Yea, i was (probably still am) a bit confused as to when its best to use
main-menu and when to use debconf directly, i was thinking that having
lots of little udebs would allow us more flexibility with regard to
virtual packages automatically fetching packages as needed and making
the menu. I guess we can do all that directly ourselves though, i am a
little confused.

I (in my curent frame of thinking) agree with you, the partitioning
should all be merged into one udeb and get rid of the library as well,
put it with the binaries.

> >
> > So on i386 we should be able to determine what functionality the user
> > want through main-menu with these sorts of questions and call libparted
> > (or mkfs.ext2, or other mkfs.otherfilesystem, or other partitionign
> > tools where libparted wont work) noniniteractively.
> Maybe I'm going to describe exactly what you are talking about, we'll see :-)
> If we want to call the partitioning udeb non-interactively we can, we just use
> debconf.  An auto partitioner would still use the partitioning udeb I have
> described above, but it would pre-set all the answers and set the 'seen' flags
> to true, here's the sort of thing I'm talking about, a shell script that is run
> as part of the autopartitioning udeb:
> # This creates a partition on /dev/hdb from 0 to 256
> db_set partkit/choose_dev /dev/hdb
> db_fset partkit/choose_dev seen true
> db_set partkit/choose_operation create
> db_fset partkit/choose_operation seen true
> db_set partkit/create_start 0
> db_fset partkit/choose_start seen true
> db_set partkit/create_end 256
> db_fset partkit/choose_end seen true
> db_set partkit/create_confirm true
> db_fset partkit/choose_confirm seen true
> This has the bonus of allowing us to automate and replicate installs using the
> same techniques.
Yep, cool, we are thinking along the same lines.

> >
> > Being able to call these tools noninteractively means we should be able
> > have heaps of fun with autopartitioning which will make partitioning for
> > mass installs easy and customisable. For auto partitioning we could have
> > deferent "profiles" as udebs that dictate the rules (or guidlines) to
> > how the partitioning is done. End users could build there own profiles
> > to suit there needs or use probuilt ones that we make. But thats a way
> > of, we have to get manual operation working first.
> I agree, that will be great!
> By the way. I finally had the guts to try out partkit.  It wasn't happy because
> we have no /dev/.  I went to create /dev/ and found that /sbin/MAKEDEV needs
> 'tr' from busybox, we'll need that, right?

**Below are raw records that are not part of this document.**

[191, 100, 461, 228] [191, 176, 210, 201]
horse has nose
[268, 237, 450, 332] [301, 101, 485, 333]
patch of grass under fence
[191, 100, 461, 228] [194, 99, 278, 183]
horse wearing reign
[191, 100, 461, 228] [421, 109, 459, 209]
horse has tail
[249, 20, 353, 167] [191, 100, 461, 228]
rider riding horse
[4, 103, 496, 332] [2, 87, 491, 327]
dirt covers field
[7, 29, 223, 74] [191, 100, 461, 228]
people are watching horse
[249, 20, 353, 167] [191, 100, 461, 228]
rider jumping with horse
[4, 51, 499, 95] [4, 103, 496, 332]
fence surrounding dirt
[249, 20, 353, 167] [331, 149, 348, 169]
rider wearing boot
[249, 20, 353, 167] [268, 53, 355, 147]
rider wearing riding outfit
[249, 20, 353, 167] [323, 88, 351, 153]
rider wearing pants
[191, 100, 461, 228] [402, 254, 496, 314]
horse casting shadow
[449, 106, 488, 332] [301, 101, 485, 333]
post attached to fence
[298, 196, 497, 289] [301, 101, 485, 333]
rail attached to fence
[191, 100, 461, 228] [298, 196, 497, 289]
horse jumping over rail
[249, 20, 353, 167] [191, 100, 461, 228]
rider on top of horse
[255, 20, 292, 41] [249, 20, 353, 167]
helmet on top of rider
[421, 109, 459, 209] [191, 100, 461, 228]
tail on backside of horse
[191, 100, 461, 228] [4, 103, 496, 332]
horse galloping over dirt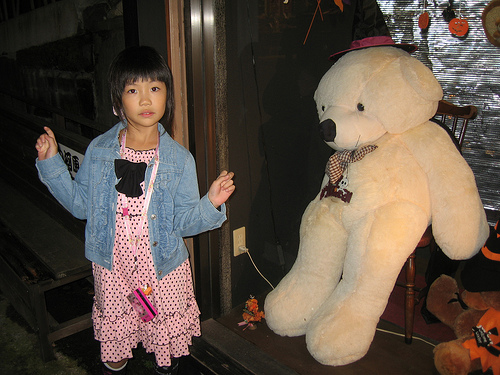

I have a (nearly complete) binary makedev i was working on, it was only
13KB, i think its still around, dunno if we will need it though, devfs
is nice and simple, im not sure of the space overheads ivolved though.

I havent actually tried selectdevice, i havent been able to get the demo
working (as you know).

Ive been distracted today, thinking about subpackaging and how it
relates to udebs and debs... but thats another story.